Der Töpfer weiß aber schon, was daraus werden soll. Er sieht schon die Vase, die aus diesem Klumpen geformt werden soll. Sein inneres Auge sieht schon die Form, die für unsere Augen noch verborgen ist.
Die Vision des Jesaja lässt uns einen Blick werfen auf die Form, die Gott der Schöpfung geben will. Sie ist eine Navigationshilfe und zeigt die Richtung an, in die es gehen soll: Am Ziel werden wir dann sein, wenn das Recht des Stärkeren nicht mehr gilt. Die großen Tiere fressen nicht mehr die kleinen auf. Stärkere Völker nehmen den schwächeren nicht auch noch das wenige weg, was sie haben. Die Angst ist gewichen – die Angst vor Unterdrückung und Gewalt, die Angst zu kurz zu kommen oder nicht genug zum Leben zu haben, auch die Angst vor der eigenen Endlichkeit. Schmerz und Seufzen wird entfliehen. Keine menschliche Anstrengung kann sie beseitigen. Gott wird dafür sorgen, dass sie verschwinden. Und Gott schafft Gerechtigkeit für Benachteiligte: Teilhabe für Menschen, die wegen ihrer Behinderung nicht am Leben teilnehmen können.

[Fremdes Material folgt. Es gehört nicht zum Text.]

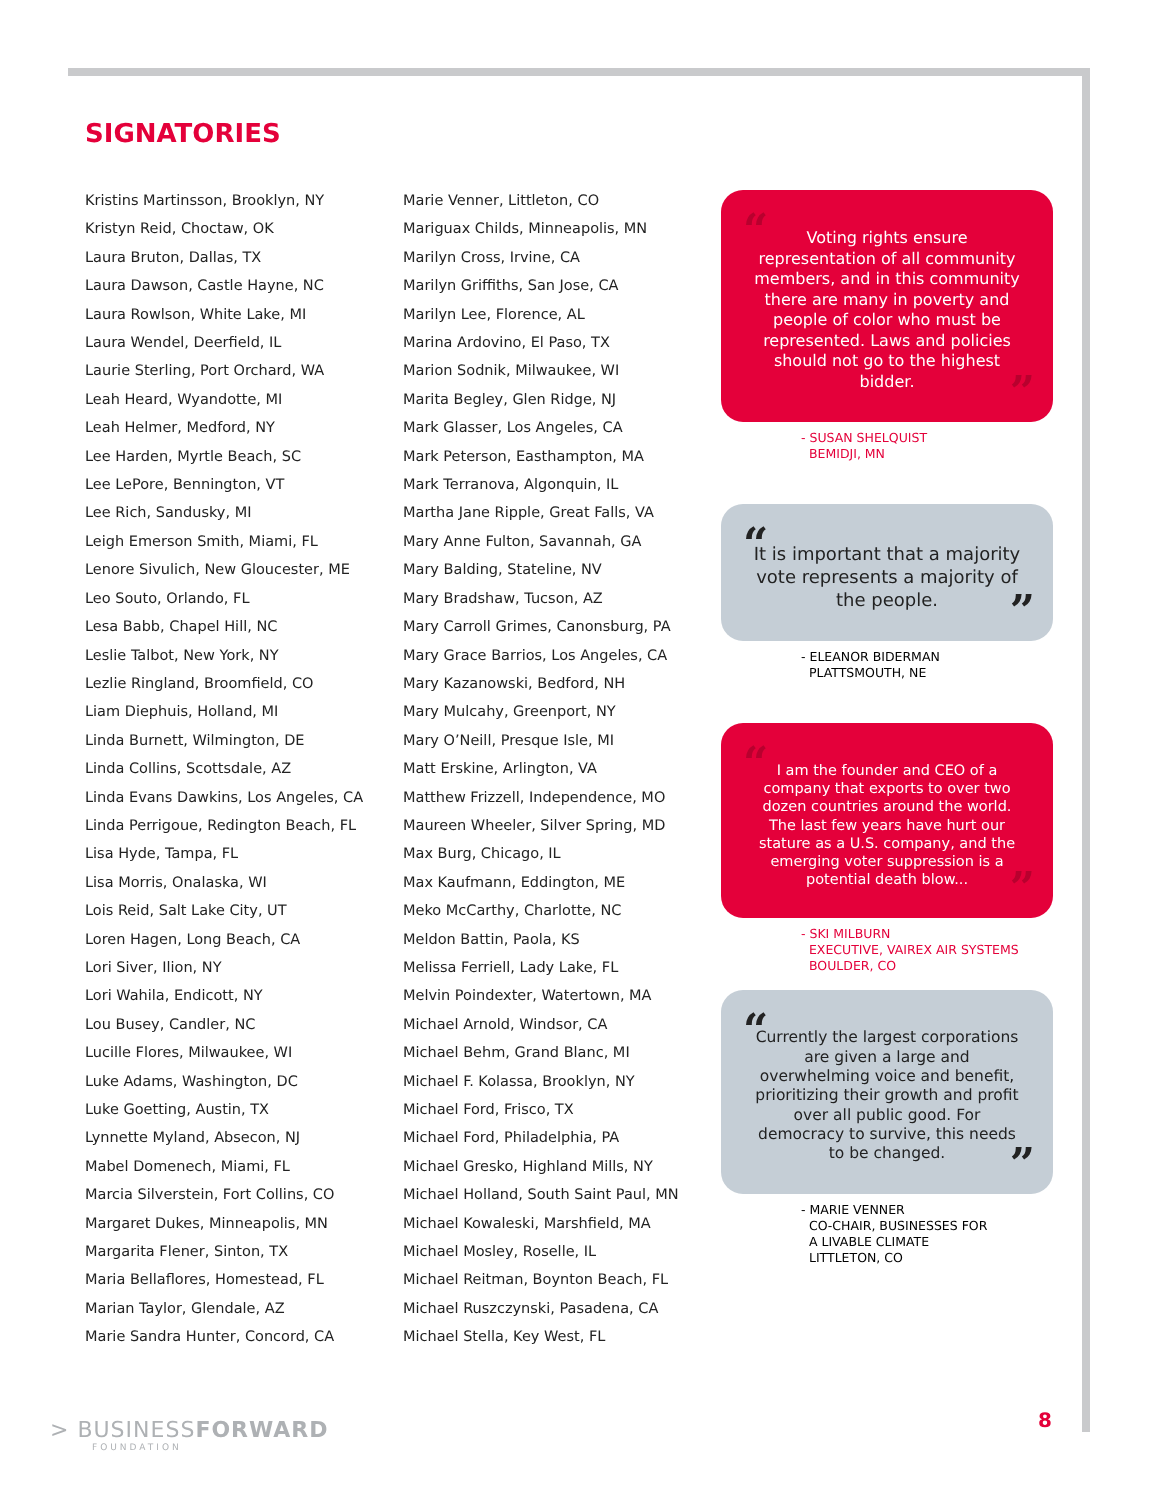SIGNATORIES
Kristins Martinsson, Brooklyn, NY
Kristyn Reid, Choctaw, OK
Laura Bruton, Dallas, TX
Laura Dawson, Castle Hayne, NC
Laura Rowlson, White Lake, MI
Laura Wendel, Deerfield, IL
Laurie Sterling, Port Orchard, WA
Leah Heard, Wyandotte, MI
Leah Helmer, Medford, NY
Lee Harden, Myrtle Beach, SC
Lee LePore, Bennington, VT
Lee Rich, Sandusky, MI
Leigh Emerson Smith, Miami, FL
Lenore Sivulich, New Gloucester, ME
Leo Souto, Orlando, FL
Lesa Babb, Chapel Hill, NC
Leslie Talbot, New York, NY
Lezlie Ringland, Broomfield, CO
Liam Diephuis, Holland, MI
Linda Burnett, Wilmington, DE
Linda Collins, Scottsdale, AZ
Linda Evans Dawkins, Los Angeles, CA
Linda Perrigoue, Redington Beach, FL
Lisa Hyde, Tampa, FL
Lisa Morris, Onalaska, WI
Lois Reid, Salt Lake City, UT
Loren Hagen, Long Beach, CA
Lori Siver, Ilion, NY
Lori Wahila, Endicott, NY
Lou Busey, Candler, NC
Lucille Flores, Milwaukee, WI
Luke Adams, Washington, DC
Luke Goetting, Austin, TX
Lynnette Myland, Absecon, NJ
Mabel Domenech, Miami, FL
Marcia Silverstein, Fort Collins, CO
Margaret Dukes, Minneapolis, MN
Margarita Flener, Sinton, TX
Maria Bellaflores, Homestead, FL
Marian Taylor, Glendale, AZ
Marie Sandra Hunter, Concord, CA
Marie Venner, Littleton, CO
Mariguax Childs, Minneapolis, MN
Marilyn Cross, Irvine, CA
Marilyn Griffiths, San Jose, CA
Marilyn Lee, Florence, AL
Marina Ardovino, El Paso, TX
Marion Sodnik, Milwaukee, WI
Marita Begley, Glen Ridge, NJ
Mark Glasser, Los Angeles, CA
Mark Peterson, Easthampton, MA
Mark Terranova, Algonquin, IL
Martha Jane Ripple, Great Falls, VA
Mary Anne Fulton, Savannah, GA
Mary Balding, Stateline, NV
Mary Bradshaw, Tucson, AZ
Mary Carroll Grimes, Canonsburg, PA
Mary Grace Barrios, Los Angeles, CA
Mary Kazanowski, Bedford, NH
Mary Mulcahy, Greenport, NY
Mary O’Neill, Presque Isle, MI
Matt Erskine, Arlington, VA
Matthew Frizzell, Independence, MO
Maureen Wheeler, Silver Spring, MD
Max Burg, Chicago, IL
Max Kaufmann, Eddington, ME
Meko McCarthy, Charlotte, NC
Meldon Battin, Paola, KS
Melissa Ferriell, Lady Lake, FL
Melvin Poindexter, Watertown, MA
Michael Arnold, Windsor, CA
Michael Behm, Grand Blanc, MI
Michael F. Kolassa, Brooklyn, NY
Michael Ford, Frisco, TX
Michael Ford, Philadelphia, PA
Michael Gresko, Highland Mills, NY
Michael Holland, South Saint Paul, MN
Michael Kowaleski, Marshfield, MA
Michael Mosley, Roselle, IL
Michael Reitman, Boynton Beach, FL
Michael Ruszczynski, Pasadena, CA
Michael Stella, Key West, FL
“Voting rights ensure representation of all community members, and in this community there are many in poverty and people of color who must be represented. Laws and policies should not go to the highest bidder.”
- SUSAN SHELQUIST
BEMIDJI, MN
“It is important that a majority vote represents a majority of the people.”
- ELEANOR BIDERMAN
PLATTSMOUTH, NE
“I am the founder and CEO of a company that exports to over two dozen countries around the world. The last few years have hurt our stature as a U.S. company, and the emerging voter suppression is a potential death blow...”
- SKI MILBURN
EXECUTIVE, VAIREX AIR SYSTEMS
BOULDER, CO
“Currently the largest corporations are given a large and overwhelming voice and benefit, prioritizing their growth and profit over all public good. For democracy to survive, this needs to be changed.”
- MARIE VENNER
CO-CHAIR, BUSINESSES FOR
A LIVABLE CLIMATE
LITTLETON, CO
> BUSINESSFORWARD
FOUNDATION
8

Jesaja nährt die Hoffnung auf einen Frieden, den es so noch nie gab – und der doch der Welt als Ziel eingepflanzt ist. Diese Hoffnung ist kein naiver Optimismus, der sich einredet, dass alles besser wird (so wie der abgestumpfte Pessimismus behauptet, dass früher alles besser war). Sie ist auch nicht zu verwechseln mit begründeten Erfolgsaussichten oder einer Gewinnerwartung, die dann je nach Quartalszahlen nach oben oder nach unten korrigiert wird. Eine Frau aus Russland wurde neulich zitiert mit den Worten: „Wir hoffen. Wie hoffen immer, auch wenn es nicht besser wird.“ Ich könnte auch sagen: Wir hoffen nicht, weil die Welt so ist, wie sie sein soll, sondern damit sie so wird, wie sie sein soll.

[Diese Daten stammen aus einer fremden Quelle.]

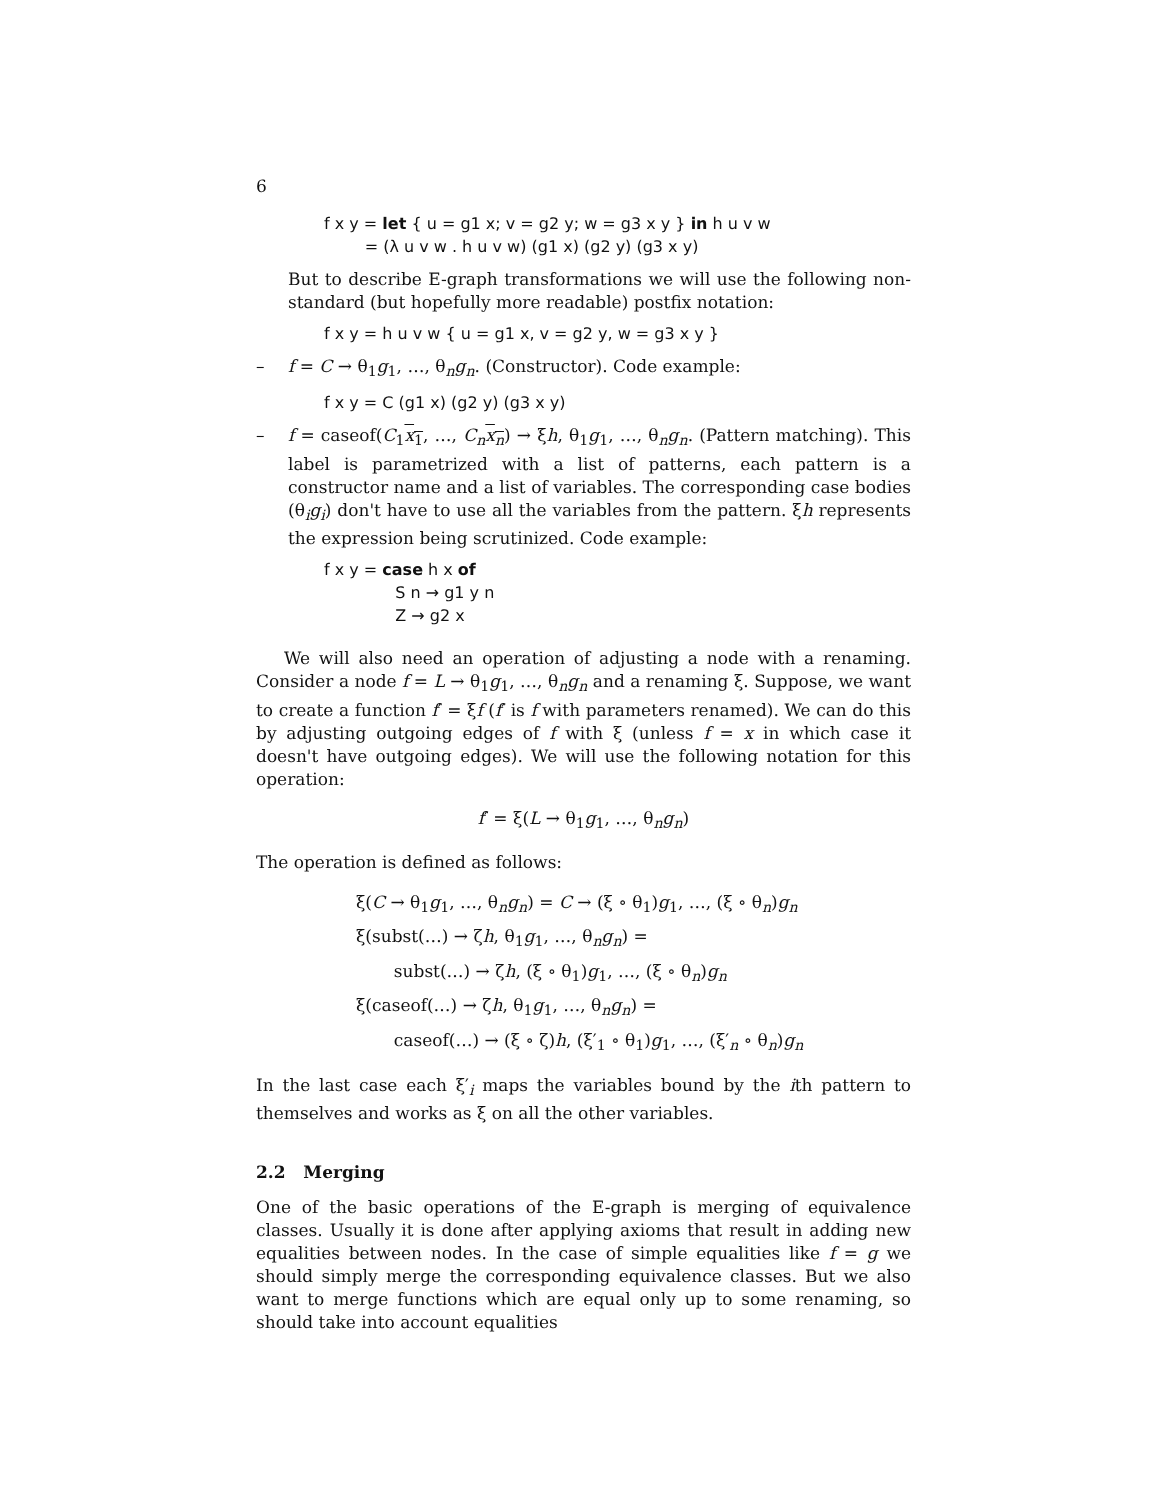6
f x y = let { u = g1 x; v = g2 y; w = g3 x y } in h u v w
= (λ u v w . h u v w) (g1 x) (g2 y) (g3 x y)
But to describe E-graph transformations we will use the following non-standard (but hopefully more readable) postfix notation:
f x y = h u v w { u = g1 x, v = g2 y, w = g3 x y }
– f = C → θ<sub>1</sub>g<sub>1</sub>, …, θ<sub>n</sub>g<sub>n</sub>. (Constructor). Code example:
f x y = C (g1 x) (g2 y) (g3 x y)
– f = caseof(C<sub>1</sub>x<sub>1</sub>, …, C<sub>n</sub> x<sub>n</sub>) → ξh, θ<sub>1</sub>g<sub>1</sub>, …, θ<sub>n</sub>g<sub>n</sub>. (Pattern matching). This label is parametrized with a list of patterns, each pattern is a constructor name and a list of variables. The corresponding case bodies (θ<sub>i</sub>g<sub>i</sub>) don't have to use all the variables from the pattern. ξh represents the expression being scrutinized. Code example:
f x y = case h x of
S n → g1 y n
Z → g2 x
We will also need an operation of adjusting a node with a renaming. Consider a node f = L → θ<sub>1</sub>g<sub>1</sub>, …, θ<sub>n</sub>g<sub>n</sub> and a renaming ξ. Suppose, we want to create a function f′ = ξf (f′ is f with parameters renamed). We can do this by adjusting outgoing edges of f with ξ (unless f = x in which case it doesn't have outgoing edges). We will use the following notation for this operation:
f′ = ξ(L → θ<sub>1</sub>g<sub>1</sub>, …, θ<sub>n</sub>g<sub>n</sub>)
The operation is defined as follows:
ξ(C → θ<sub>1</sub>g<sub>1</sub>, …, θ<sub>n</sub>g<sub>n</sub>) = C → (ξ ∘ θ<sub>1</sub>)g<sub>1</sub>, …, (ξ ∘ θ<sub>n</sub>)g<sub>n</sub>
ξ(subst(…) → ζh, θ<sub>1</sub>g<sub>1</sub>, …, θ<sub>n</sub>g<sub>n</sub>) =
subst(…) → ζh, (ξ ∘ θ<sub>1</sub>)g<sub>1</sub>, …, (ξ ∘ θ<sub>n</sub>)g<sub>n</sub>
ξ(caseof(…) → ζh, θ<sub>1</sub>g<sub>1</sub>, …, θ<sub>n</sub>g<sub>n</sub>) =
caseof(…) → (ξ ∘ ζ)h, (ξ′<sub>1</sub> ∘ θ<sub>1</sub>)g<sub>1</sub>, …, (ξ′<sub>n</sub> ∘ θ<sub>n</sub>)g<sub>n</sub>
In the last case each ξ′<sub>i</sub> maps the variables bound by the ith pattern to themselves and works as ξ on all the other variables.
2.2 Merging
One of the basic operations of the E-graph is merging of equivalence classes. Usually it is done after applying axioms that result in adding new equalities between nodes. In the case of simple equalities like f = g we should simply merge the corresponding equivalence classes. But we also want to merge functions which are equal only up to some renaming, so should take into account equalities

Solche Hoffnung ist eine heilsame Unruhe, die sich gegen Gegebenheiten fröhlich und mutig zur Wehr setzt. Sie pflanzt die Lust am Leben ins Herz. Sie lässt den, der nichts zu lachen hat, ein Lied anstimmen – vielleicht sogar ein fröhliches Lied. Sie lässt die Kraft für den nächsten Tag erwachsen.
Gott lässt uns die Welt schon als die sehen, die sie werden soll. Wir gehen auf sie zu – vielleicht nur in kleinen Schritten aber geleitet von der Hoffnung, dass Gott uns ins Leben führt. Darum seid getrost, fürchtet euch nicht! Gott kommt und wird euch helfen.